It is easy, therefore, to understand the conservative argument in the USA and UK against the Iraq war. Going to war in Iraq is complicated to say the least. Indeed, George W. Bush's foreign policy often seems to owe more to Democrat internationalism than Republican realism. Brent Scowcroft, former National Security Adviser to Bush, embodies the conservative anti-war position. In a recent interview with the New Yorker's Geoffrey Goldberg, he recalled,
[US Secretary of State Condoleezza Rice] ... says we're going to democratise Iraq, and I said, "Condi, you're not going to democratise Iraq," and she said, "You know, you're just stuck in the old days," and she comes back to this thing that we've tolerated an autocratic Middle East for fifty years and so on and so forth ... But we've had fifty years of peace.

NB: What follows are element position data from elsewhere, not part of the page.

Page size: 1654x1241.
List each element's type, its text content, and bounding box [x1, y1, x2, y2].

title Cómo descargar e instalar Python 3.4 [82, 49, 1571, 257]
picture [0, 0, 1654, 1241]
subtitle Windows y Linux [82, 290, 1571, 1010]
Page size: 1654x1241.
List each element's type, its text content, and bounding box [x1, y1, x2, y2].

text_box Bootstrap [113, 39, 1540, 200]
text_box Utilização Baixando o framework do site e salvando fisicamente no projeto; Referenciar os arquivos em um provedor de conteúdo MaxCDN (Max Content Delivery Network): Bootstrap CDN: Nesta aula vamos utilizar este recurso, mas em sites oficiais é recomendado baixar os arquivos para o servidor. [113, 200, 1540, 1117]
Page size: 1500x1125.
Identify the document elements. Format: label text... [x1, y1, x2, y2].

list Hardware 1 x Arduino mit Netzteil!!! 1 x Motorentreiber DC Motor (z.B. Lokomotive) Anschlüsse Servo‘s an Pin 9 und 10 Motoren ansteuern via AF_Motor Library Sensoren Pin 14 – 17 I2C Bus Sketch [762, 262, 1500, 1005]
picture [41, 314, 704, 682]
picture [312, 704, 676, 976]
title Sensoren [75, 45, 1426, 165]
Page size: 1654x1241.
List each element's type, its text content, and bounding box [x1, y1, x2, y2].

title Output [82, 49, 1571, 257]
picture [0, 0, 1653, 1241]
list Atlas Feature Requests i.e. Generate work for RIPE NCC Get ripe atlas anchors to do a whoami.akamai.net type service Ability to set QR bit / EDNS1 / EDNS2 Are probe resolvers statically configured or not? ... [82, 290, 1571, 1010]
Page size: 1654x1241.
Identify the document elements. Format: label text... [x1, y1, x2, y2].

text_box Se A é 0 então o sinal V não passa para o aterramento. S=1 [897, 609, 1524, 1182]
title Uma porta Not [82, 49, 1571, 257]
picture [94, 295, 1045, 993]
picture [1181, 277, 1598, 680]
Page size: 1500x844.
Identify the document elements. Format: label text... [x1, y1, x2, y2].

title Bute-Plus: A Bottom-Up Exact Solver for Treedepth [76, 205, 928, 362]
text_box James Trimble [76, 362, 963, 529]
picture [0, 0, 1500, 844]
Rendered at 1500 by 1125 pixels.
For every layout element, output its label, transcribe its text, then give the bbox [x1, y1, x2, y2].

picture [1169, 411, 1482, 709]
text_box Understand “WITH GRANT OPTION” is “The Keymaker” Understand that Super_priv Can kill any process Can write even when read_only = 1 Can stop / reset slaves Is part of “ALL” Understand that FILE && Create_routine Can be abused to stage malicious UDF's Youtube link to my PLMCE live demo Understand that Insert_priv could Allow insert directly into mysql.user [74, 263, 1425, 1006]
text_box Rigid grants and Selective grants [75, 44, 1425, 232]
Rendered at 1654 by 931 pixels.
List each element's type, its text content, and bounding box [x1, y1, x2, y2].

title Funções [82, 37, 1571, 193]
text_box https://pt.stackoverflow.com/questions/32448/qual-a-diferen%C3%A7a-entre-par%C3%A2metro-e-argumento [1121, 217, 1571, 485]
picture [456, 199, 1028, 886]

In December's Quadrant Tom Switzer and Neil Clark lamented the lack of Australian conservative antiwar argument, especially compared to the USA and UK. They complained that Australian conservatives "have practically wanted the Australian Army to serve as the American Foreign Legion". True conservatives, they argued, should oppose the war in Iraq. "Conservatives," they claimed, "are more realist that idealist, prudent than ideological, and have an ingrained scepticism about foreign adventures that do not directly affect the national interest."
The war, according to Switzer and Clark, is profoundly un-conservative, and any threat that Saddam posed could have been dealt with as it had been since 1991. They raise some interesting points, not least the corollary that conservatives in Australia aren't given to argument or reflection. However, their argument is undermined by flaws in the conservative anti-war position.
Anti-war conservatives, in advocating the wisdom of their position, might point to the 30,000 dead (not the 100,000 Switzer and Clark erroneously cite). This position is not without merit; however, the anti-war conservative must answer two questions. First, was the continuation of the policy of containment and sanctions viable? And second, what would have happened had there been no invasion?